Lab talk
Sep 2, 2009
ZnS nanotubes available in template format
Zinc sulphide (ZnS) is a semiconductor with an energy bandgap of about 3.7 eV. Like its big brother ZnO, it is a material of choice in optoelectronics. So far, nanometer-scaled ZnS structures have been synthesized by a variety of techniques. Most of these involve high temperatures, possess less control over the size and the form of the fabricated structures and can sometimes involve complicated chemical routes. Atomic layer deposition (ALD) is a technique for the deposition of conformal, atomically precise, thin films.
Now, by employing a combination of ALD and electrochemical approaches, researchers in Germany have been able to deposit ZnS nanotubes with tunable wall thicknesses onto the pore walls of porous alumina templates at temperatures as low as 75 °C. The fabricated tubes have diameters in the range 20–200 nm, wall thicknesses down to just a few nanometers and their length can be in excess of 100 µm. In addition to paving the way for a variety of applications, the precise control over the size of the structures can be exploited for the investigation of generic size-dependent phenomena in solid-state systems. ZnS, like ZnO, may also hold promise for magnetic doping. Progress in this area could help developers gain a better understanding of low-dimensional magnetic semiconductors.
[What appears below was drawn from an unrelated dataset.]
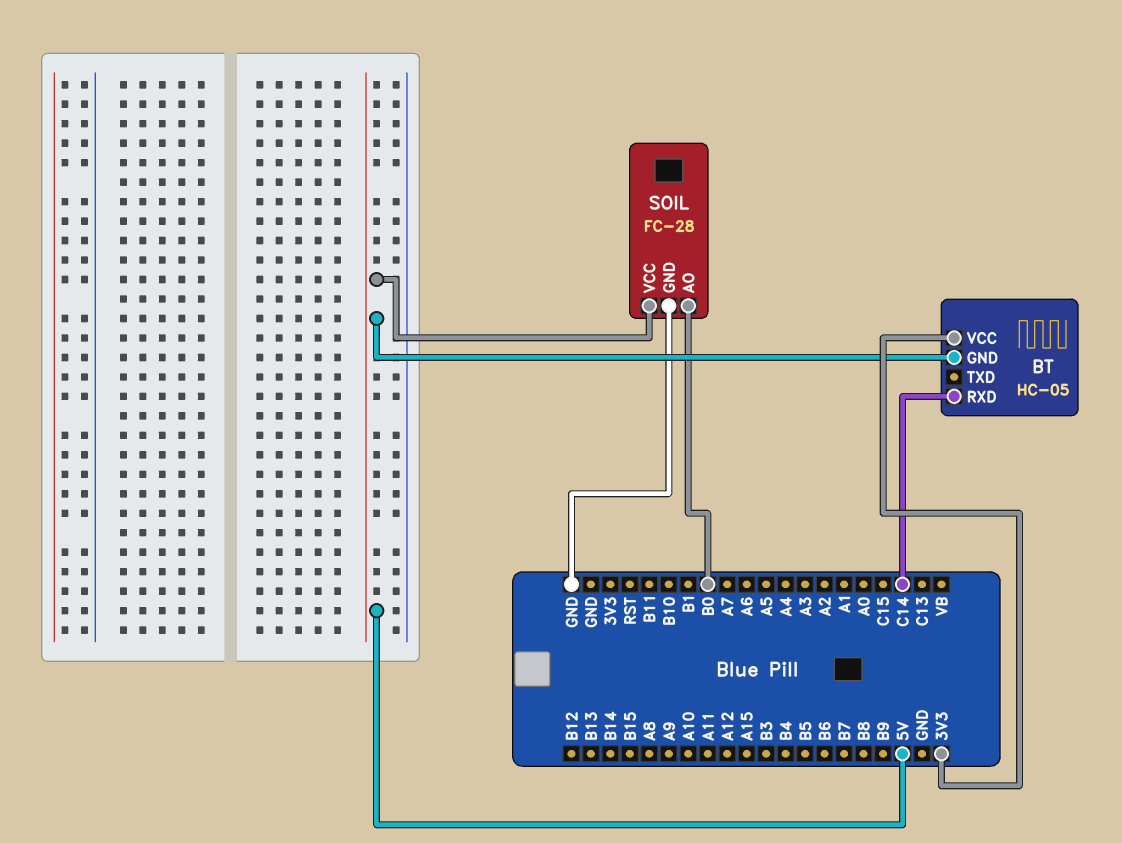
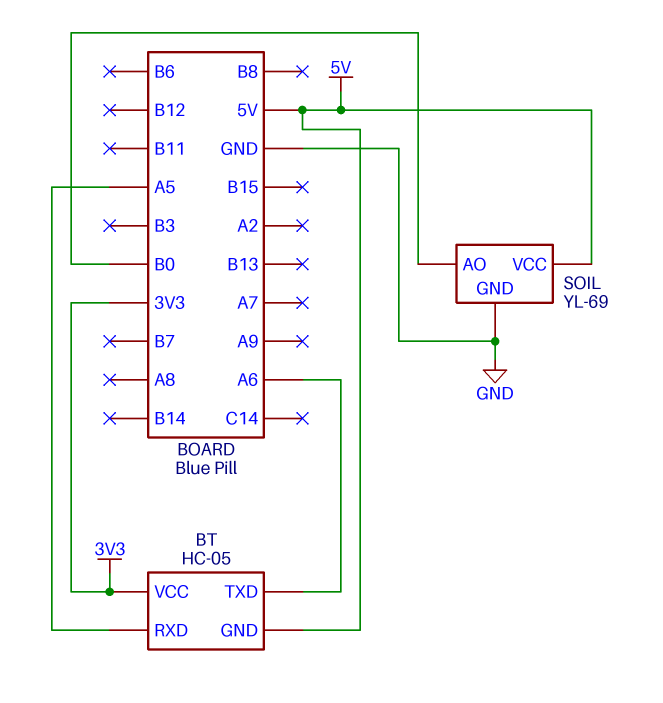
BT pin RXD: C14 -> A5
BT pin TXD: none -> A6
SOIL: FC-28 -> YL-69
The researchers presented their work in Nanotechnology.
About the author
Dr Shadyar Farhangfar, a solid-state physicist, is currently working as a senior researcher in the Multifunctional Nanostructures group, led by Prof. Kornelius Nielsch, in the Institute of Applied Physics, University of Hamburg, Germany. His research interests include the theoretical and experimental investigation of transport phenomena in low-dimensional systems ranging from ultra-small tunnel junctions to carbon nanotubes to semimetallic nanowires. Recently he has been focusing on the electrochemical and atomic layer deposition of functional nanostructures. Ren Bin Yang, MSc in materials science, is a PhD student at the Max Planck Institute of Microstructure Physics in Halle. He is examining various routes towards the controlled synthesis of submicrometer-sized semiconductor structures. Marie Pelletier, currently at the Institute of Physical Chemistry, University of Hamburg, is completing her PhD thesis on the synthesis and characterization of ZnO nanoparticles.